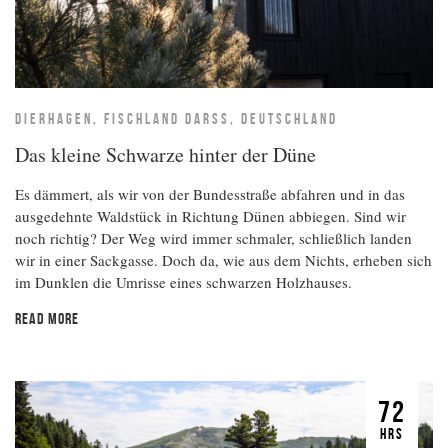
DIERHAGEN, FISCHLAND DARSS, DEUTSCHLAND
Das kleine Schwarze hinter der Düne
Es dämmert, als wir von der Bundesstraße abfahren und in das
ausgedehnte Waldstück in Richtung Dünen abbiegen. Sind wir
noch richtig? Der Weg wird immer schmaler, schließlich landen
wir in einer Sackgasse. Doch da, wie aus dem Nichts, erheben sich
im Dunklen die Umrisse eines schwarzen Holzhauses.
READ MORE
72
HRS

--

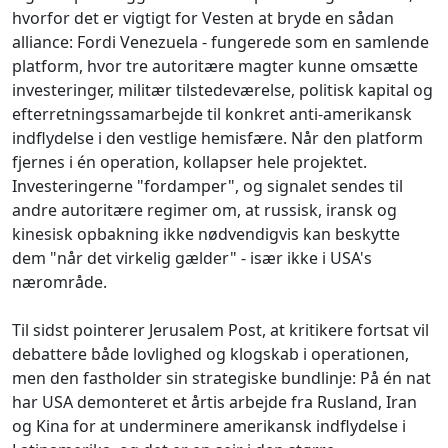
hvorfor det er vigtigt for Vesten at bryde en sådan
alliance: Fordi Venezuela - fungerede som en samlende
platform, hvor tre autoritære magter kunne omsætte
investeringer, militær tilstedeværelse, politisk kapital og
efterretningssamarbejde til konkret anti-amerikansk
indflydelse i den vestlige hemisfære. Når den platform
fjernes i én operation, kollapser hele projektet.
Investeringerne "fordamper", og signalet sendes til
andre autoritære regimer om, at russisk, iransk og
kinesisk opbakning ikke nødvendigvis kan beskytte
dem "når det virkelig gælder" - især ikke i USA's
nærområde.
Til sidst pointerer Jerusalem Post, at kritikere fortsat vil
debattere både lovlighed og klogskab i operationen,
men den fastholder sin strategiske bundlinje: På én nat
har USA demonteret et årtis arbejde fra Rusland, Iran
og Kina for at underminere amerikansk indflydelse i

==

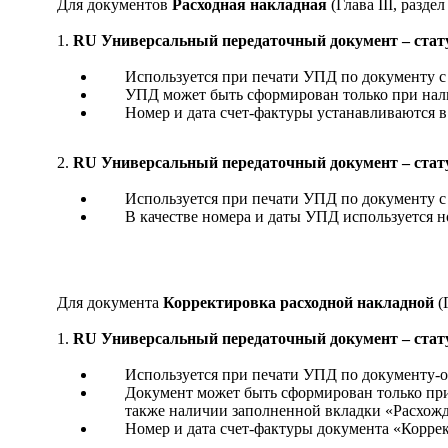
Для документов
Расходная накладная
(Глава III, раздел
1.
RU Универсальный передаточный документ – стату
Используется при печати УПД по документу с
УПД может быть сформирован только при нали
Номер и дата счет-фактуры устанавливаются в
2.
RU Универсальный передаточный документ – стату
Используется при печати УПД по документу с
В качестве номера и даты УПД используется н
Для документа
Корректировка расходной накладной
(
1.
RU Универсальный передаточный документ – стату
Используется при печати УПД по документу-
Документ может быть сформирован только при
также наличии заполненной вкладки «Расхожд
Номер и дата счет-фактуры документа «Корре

_TRY IT_.
Reproduce the material word for word, beginning with the line that contains "hvorfor det er" and continuing through the line that contains "men den fastholder", with both of those lines included. Give only those lines.

_EXPECTED ANSWER_.
hvorfor det er vigtigt for Vesten at bryde en sådan
alliance: Fordi Venezuela - fungerede som en samlende
platform, hvor tre autoritære magter kunne omsætte
investeringer, militær tilstedeværelse, politisk kapital og
efterretningssamarbejde til konkret anti-amerikansk
indflydelse i den vestlige hemisfære. Når den platform
fjernes i én operation, kollapser hele projektet.
Investeringerne "fordamper", og signalet sendes til
andre autoritære regimer om, at russisk, iransk og
kinesisk opbakning ikke nødvendigvis kan beskytte
dem "når det virkelig gælder" - især ikke i USA's
nærområde.
Til sidst pointerer Jerusalem Post, at kritikere fortsat vil
debattere både lovlighed og klogskab i operationen,
men den fastholder sin strategiske bundlinje: På én nat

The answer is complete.